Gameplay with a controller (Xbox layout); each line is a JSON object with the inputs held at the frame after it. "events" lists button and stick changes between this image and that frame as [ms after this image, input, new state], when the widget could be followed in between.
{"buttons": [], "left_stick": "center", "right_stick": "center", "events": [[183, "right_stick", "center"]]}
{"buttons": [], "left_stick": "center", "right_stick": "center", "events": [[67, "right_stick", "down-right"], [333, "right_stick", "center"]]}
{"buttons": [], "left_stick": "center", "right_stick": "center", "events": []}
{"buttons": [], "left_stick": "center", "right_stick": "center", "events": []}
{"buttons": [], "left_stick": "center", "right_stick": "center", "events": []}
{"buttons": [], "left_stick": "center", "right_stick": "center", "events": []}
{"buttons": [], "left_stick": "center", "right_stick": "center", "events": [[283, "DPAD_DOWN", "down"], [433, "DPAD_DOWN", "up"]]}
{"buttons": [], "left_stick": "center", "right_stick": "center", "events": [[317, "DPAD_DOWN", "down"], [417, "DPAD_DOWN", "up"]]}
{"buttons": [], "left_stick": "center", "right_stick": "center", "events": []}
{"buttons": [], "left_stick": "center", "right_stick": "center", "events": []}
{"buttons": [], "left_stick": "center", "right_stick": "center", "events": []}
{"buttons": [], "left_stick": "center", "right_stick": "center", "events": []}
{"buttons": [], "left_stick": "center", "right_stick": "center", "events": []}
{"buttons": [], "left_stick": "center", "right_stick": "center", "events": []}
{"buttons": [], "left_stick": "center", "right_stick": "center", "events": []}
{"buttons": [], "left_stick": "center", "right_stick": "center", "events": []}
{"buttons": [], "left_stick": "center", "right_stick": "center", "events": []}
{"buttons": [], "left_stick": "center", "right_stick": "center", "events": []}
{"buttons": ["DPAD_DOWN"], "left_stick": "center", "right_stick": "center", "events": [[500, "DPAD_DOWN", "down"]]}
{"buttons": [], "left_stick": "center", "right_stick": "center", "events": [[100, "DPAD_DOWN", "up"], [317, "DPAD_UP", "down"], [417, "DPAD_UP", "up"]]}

::::::::::

▸ Work required: Return all of the lines above exactly, with none omitted.

▸ Answer space:
Gameplay with a controller (Xbox layout); each line is a JSON object with the inputs held at the frame after it. "events" lists button and stick changes between this image and that frame as [ms after this image, input, new state], when the widget could be followed in between.
{"buttons": [], "left_stick": "center", "right_stick": "center", "events": [[183, "right_stick", "center"]]}
{"buttons": [], "left_stick": "center", "right_stick": "center", "events": [[67, "right_stick", "down-right"], [333, "right_stick", "center"]]}
{"buttons": [], "left_stick": "center", "right_stick": "center", "events": []}
{"buttons": [], "left_stick": "center", "right_stick": "center", "events": []}
{"buttons": [], "left_stick": "center", "right_stick": "center", "events": []}
{"buttons": [], "left_stick": "center", "right_stick": "center", "events": []}
{"buttons": [], "left_stick": "center", "right_stick": "center", "events": [[283, "DPAD_DOWN", "down"], [433, "DPAD_DOWN", "up"]]}
{"buttons": [], "left_stick": "center", "right_stick": "center", "events": [[317, "DPAD_DOWN", "down"], [417, "DPAD_DOWN", "up"]]}
{"buttons": [], "left_stick": "center", "right_stick": "center", "events": []}
{"buttons": [], "left_stick": "center", "right_stick": "center", "events": []}
{"buttons": [], "left_stick": "center", "right_stick": "center", "events": []}
{"buttons": [], "left_stick": "center", "right_stick": "center", "events": []}
{"buttons": [], "left_stick": "center", "right_stick": "center", "events": []}
{"buttons": [], "left_stick": "center", "right_stick": "center", "events": []}
{"buttons": [], "left_stick": "center", "right_stick": "center", "events": []}
{"buttons": [], "left_stick": "center", "right_stick": "center", "events": []}
{"buttons": [], "left_stick": "center", "right_stick": "center", "events": []}
{"buttons": [], "left_stick": "center", "right_stick": "center", "events": []}
{"buttons": ["DPAD_DOWN"], "left_stick": "center", "right_stick": "center", "events": [[500, "DPAD_DOWN", "down"]]}
{"buttons": [], "left_stick": "center", "right_stick": "center", "events": [[100, "DPAD_DOWN", "up"], [317, "DPAD_UP", "down"], [417, "DPAD_UP", "up"]]}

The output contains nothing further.